(Activity): Every record below is to be repeated exactly, with the pictures left out.
------ Dataset extract
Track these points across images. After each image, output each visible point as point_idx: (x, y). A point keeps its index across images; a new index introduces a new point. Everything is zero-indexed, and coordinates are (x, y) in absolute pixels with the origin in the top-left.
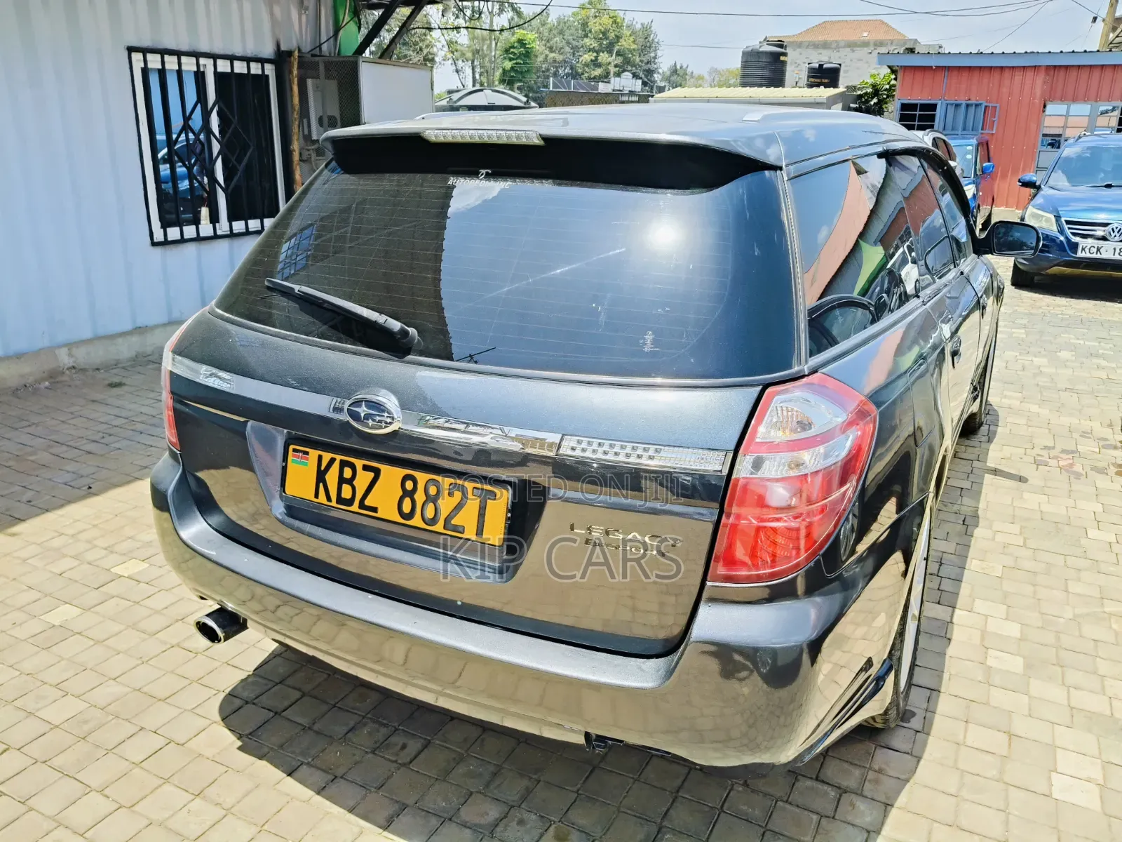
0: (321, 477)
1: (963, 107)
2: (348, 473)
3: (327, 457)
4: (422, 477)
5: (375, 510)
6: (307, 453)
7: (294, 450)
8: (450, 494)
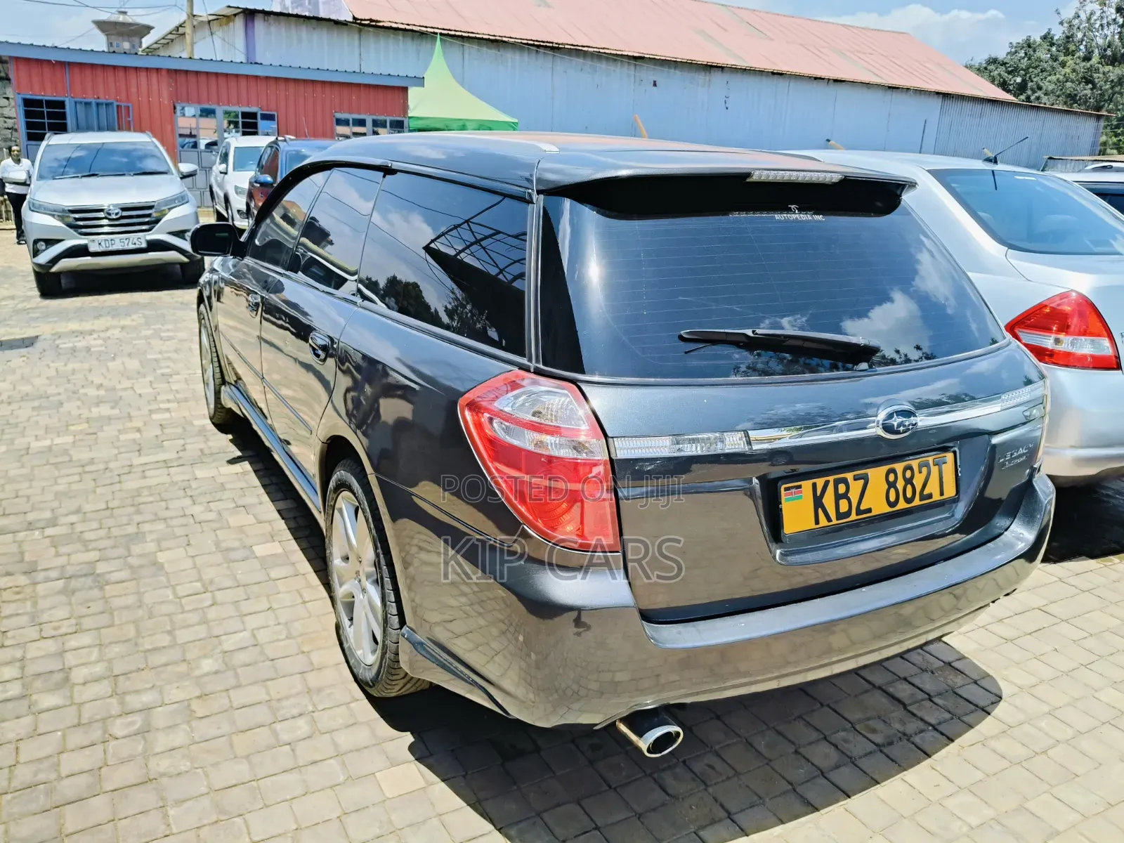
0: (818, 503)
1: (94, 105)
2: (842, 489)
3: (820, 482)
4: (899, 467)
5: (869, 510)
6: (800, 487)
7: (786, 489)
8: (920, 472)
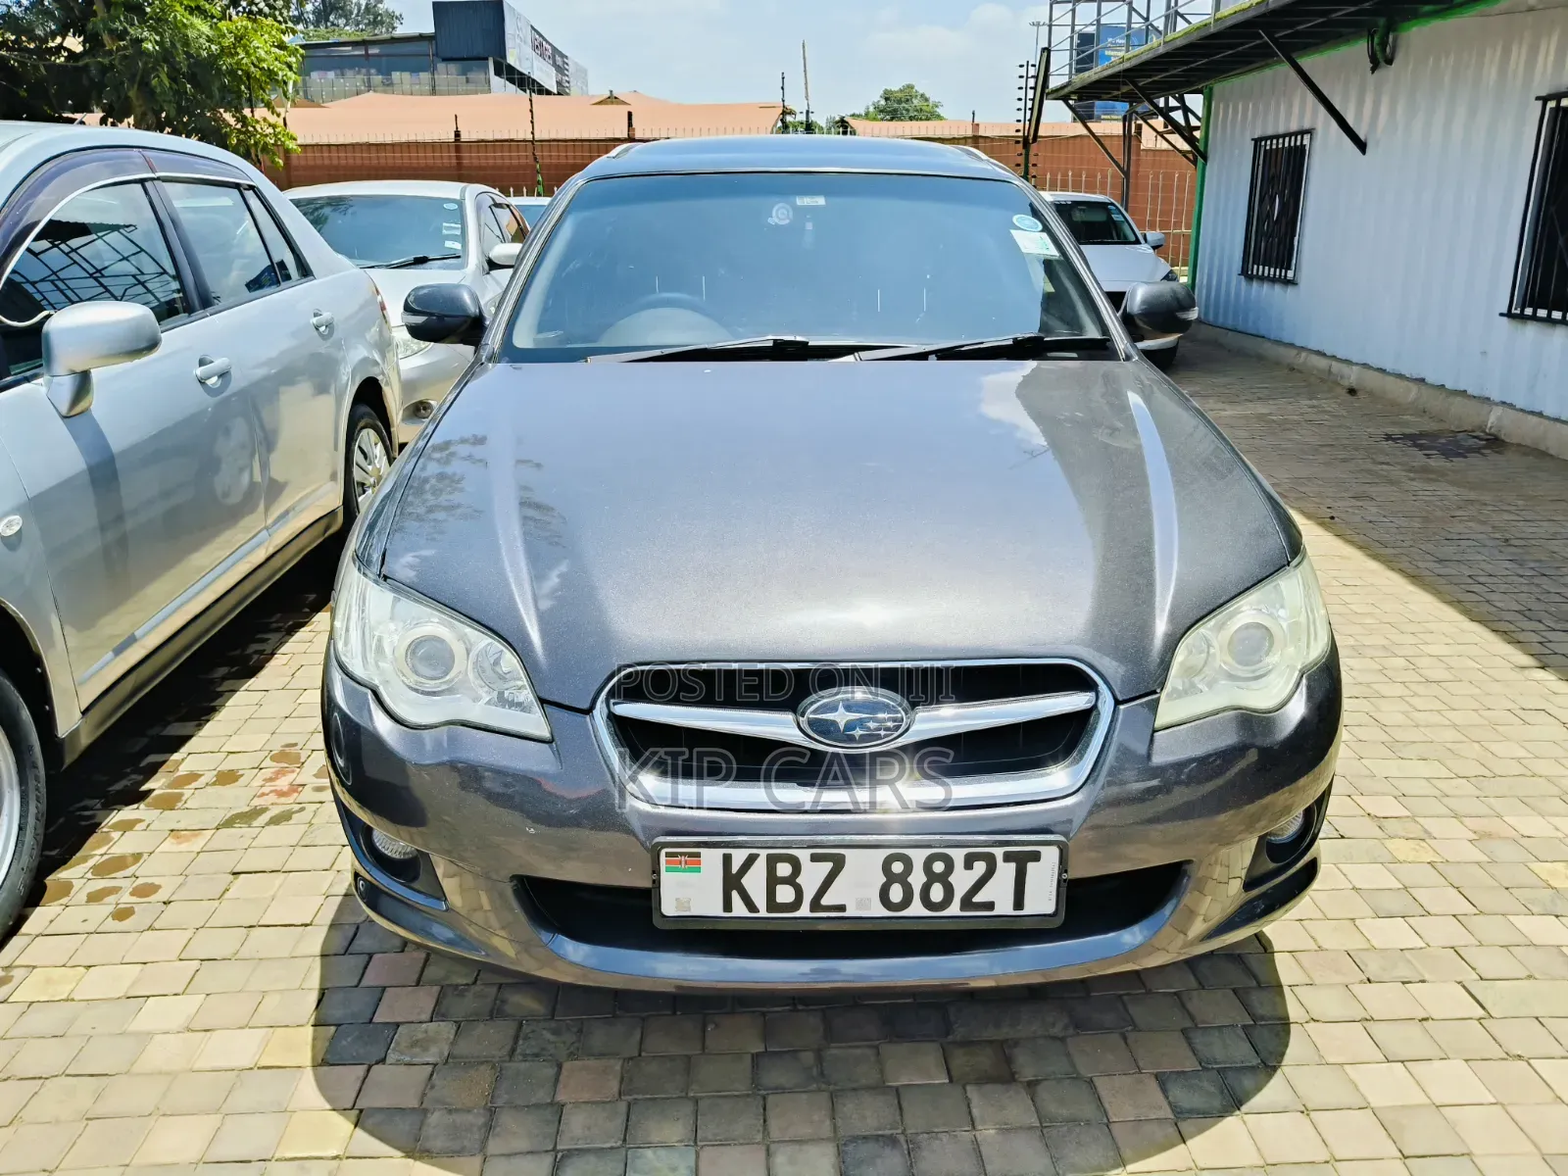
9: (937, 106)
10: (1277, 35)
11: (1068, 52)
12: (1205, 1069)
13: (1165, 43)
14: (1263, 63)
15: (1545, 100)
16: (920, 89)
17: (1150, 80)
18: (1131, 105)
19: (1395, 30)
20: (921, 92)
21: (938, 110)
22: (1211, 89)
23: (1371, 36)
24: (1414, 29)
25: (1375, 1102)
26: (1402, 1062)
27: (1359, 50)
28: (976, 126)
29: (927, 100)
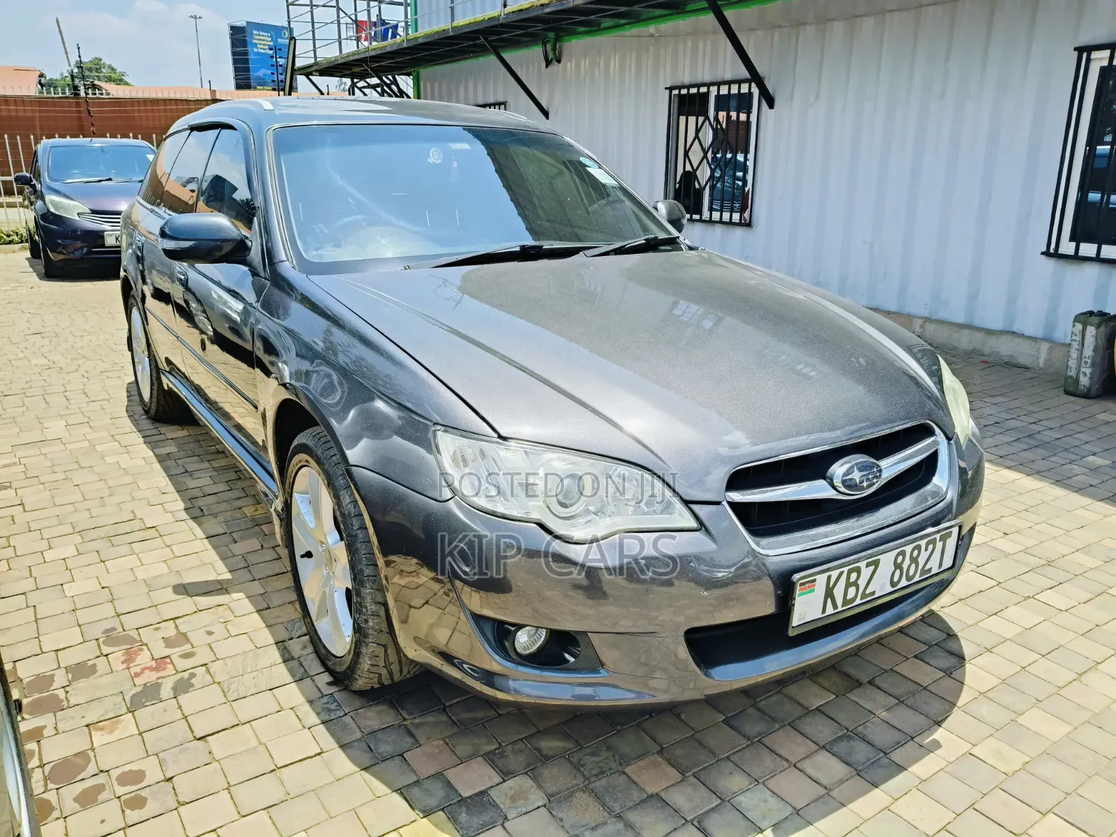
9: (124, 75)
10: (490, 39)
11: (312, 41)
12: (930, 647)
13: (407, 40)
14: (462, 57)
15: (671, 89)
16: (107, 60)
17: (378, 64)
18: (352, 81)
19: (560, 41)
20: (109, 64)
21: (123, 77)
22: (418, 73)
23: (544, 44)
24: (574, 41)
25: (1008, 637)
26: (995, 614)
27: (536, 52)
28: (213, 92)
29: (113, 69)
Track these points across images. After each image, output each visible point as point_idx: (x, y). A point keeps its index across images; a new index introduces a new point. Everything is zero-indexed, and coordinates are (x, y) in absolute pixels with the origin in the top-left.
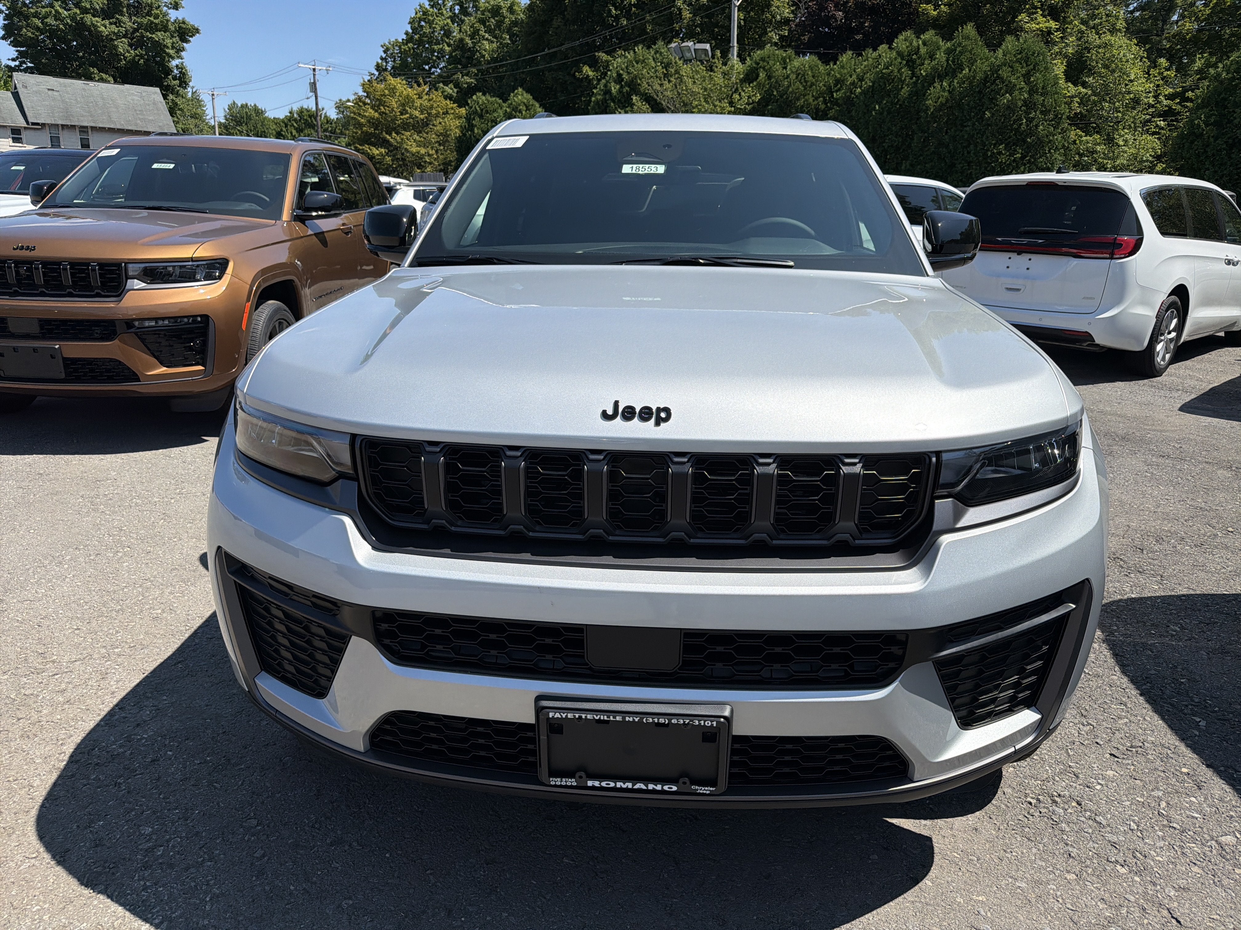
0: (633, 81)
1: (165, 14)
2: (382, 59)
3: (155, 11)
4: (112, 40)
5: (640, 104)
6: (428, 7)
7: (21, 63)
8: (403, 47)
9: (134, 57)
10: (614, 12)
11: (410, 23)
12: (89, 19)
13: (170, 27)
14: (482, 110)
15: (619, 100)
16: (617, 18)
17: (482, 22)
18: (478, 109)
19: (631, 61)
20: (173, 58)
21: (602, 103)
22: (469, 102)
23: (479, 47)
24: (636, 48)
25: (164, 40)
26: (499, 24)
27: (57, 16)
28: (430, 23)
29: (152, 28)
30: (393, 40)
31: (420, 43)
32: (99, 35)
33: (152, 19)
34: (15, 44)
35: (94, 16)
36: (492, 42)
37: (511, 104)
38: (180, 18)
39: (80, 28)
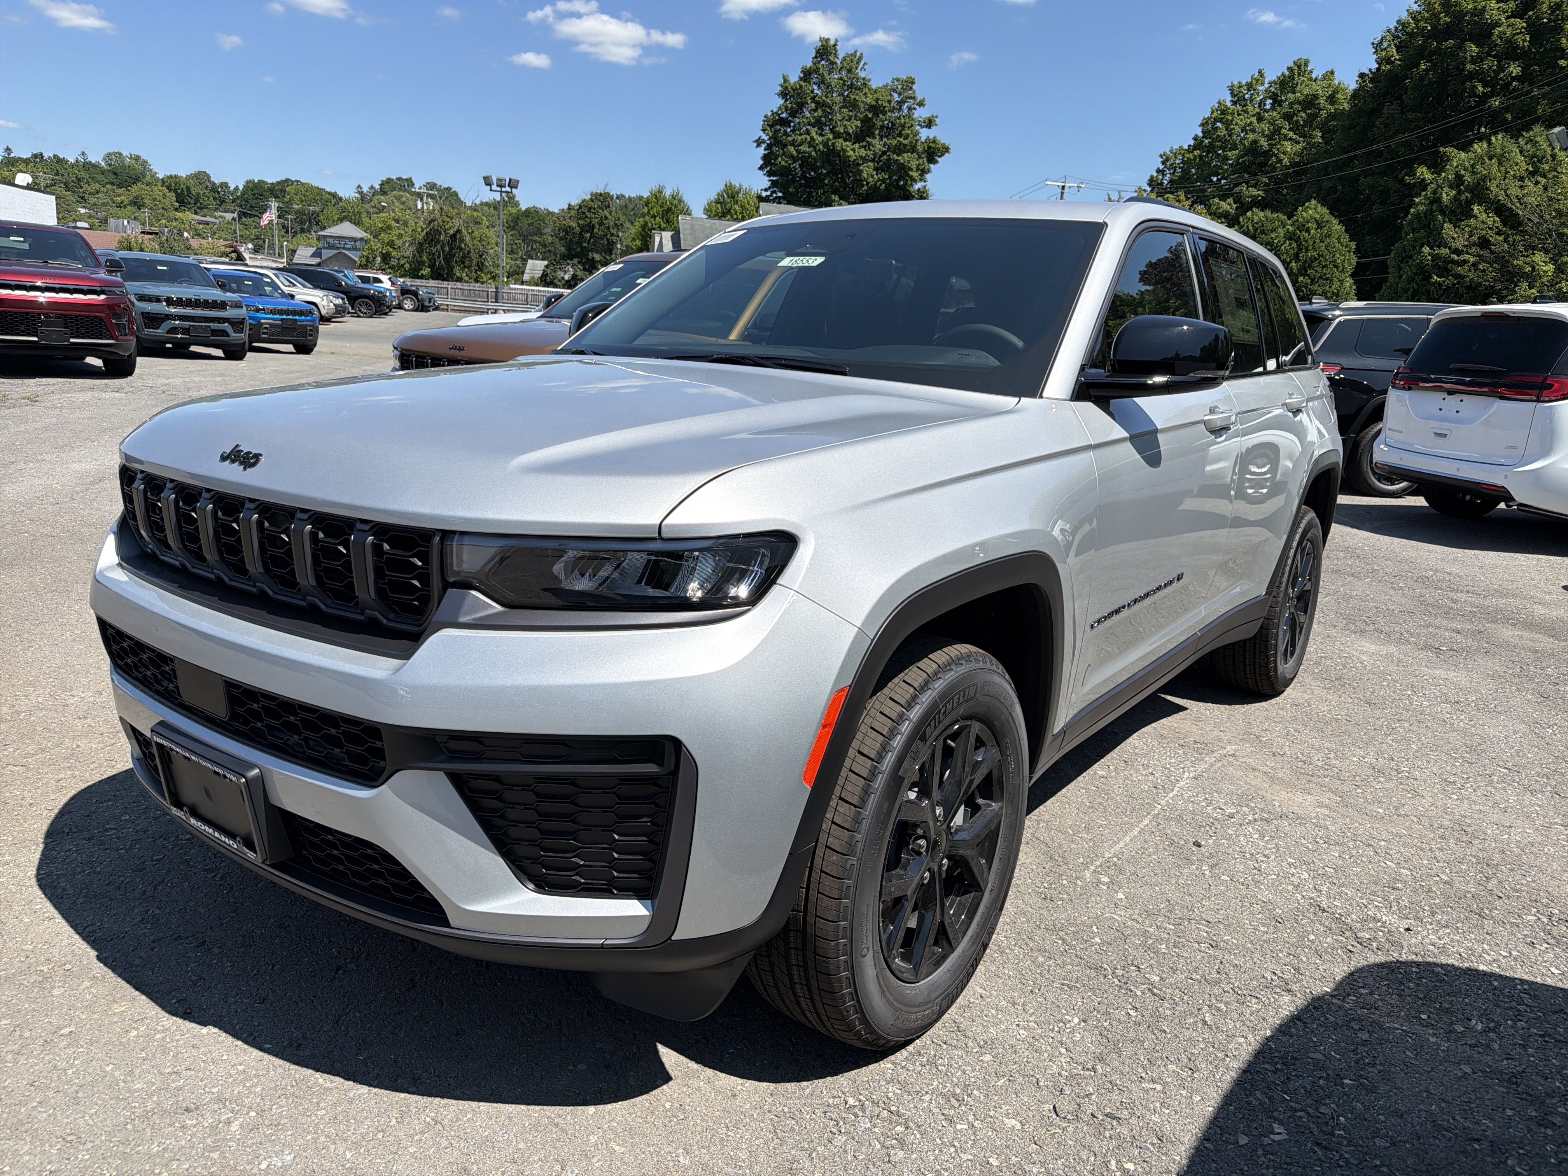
------------
(Solution to the problem):
Track these points across images. After each image, output each visible point as point_idx: (x, y). A point keeps its index across images; a new index introduces a new point. Everything is zero-indexed, and coordinates are (x, y) in absolute pixels with the origin in the top-left.
0: (321, 477)
1: (963, 107)
2: (348, 473)
3: (327, 457)
4: (422, 477)
5: (375, 510)
6: (307, 453)
7: (294, 450)
8: (450, 494)
0: (818, 503)
1: (94, 105)
2: (842, 489)
3: (820, 482)
4: (899, 467)
5: (869, 510)
6: (800, 487)
7: (786, 489)
8: (920, 472)
9: (937, 106)
10: (1277, 35)
11: (1068, 52)
12: (1205, 1069)
13: (1165, 43)
14: (1263, 63)
15: (1545, 100)
16: (920, 89)
17: (1150, 80)
18: (1131, 105)
19: (1395, 30)
20: (921, 92)
21: (938, 110)
22: (1211, 89)
23: (1371, 36)
24: (1414, 29)
25: (1375, 1102)
26: (1402, 1062)
27: (1359, 50)
28: (976, 126)
29: (927, 100)
9: (124, 75)
10: (490, 39)
11: (312, 41)
12: (930, 647)
13: (407, 40)
14: (462, 57)
15: (671, 89)
16: (107, 60)
17: (378, 64)
18: (352, 81)
19: (560, 41)
20: (109, 64)
21: (123, 77)
22: (418, 73)
23: (544, 44)
24: (574, 41)
25: (1008, 637)
26: (995, 614)
27: (536, 52)
28: (213, 92)
29: (113, 69)
Track these points across images. After each image, output each visible point as point_idx: (x, y). A point keeps its index across images; a new index introduces a new point. Everything is zero-indexed, and coordinates are (x, y) in absolute pixels with the origin in the top-left.
0: (633, 81)
1: (165, 14)
2: (382, 59)
3: (155, 11)
4: (112, 40)
5: (640, 104)
6: (428, 7)
7: (21, 63)
8: (403, 47)
9: (134, 57)
10: (614, 12)
11: (410, 23)
12: (89, 19)
13: (170, 27)
14: (482, 110)
15: (619, 100)
16: (617, 18)
17: (482, 22)
18: (478, 109)
19: (631, 61)
20: (173, 58)
21: (602, 103)
22: (469, 102)
23: (479, 47)
24: (636, 48)
25: (164, 40)
26: (499, 24)
27: (57, 16)
28: (430, 23)
29: (152, 28)
30: (393, 40)
31: (420, 43)
32: (99, 35)
33: (152, 19)
34: (15, 44)
35: (94, 16)
36: (492, 42)
37: (511, 104)
38: (180, 18)
39: (80, 28)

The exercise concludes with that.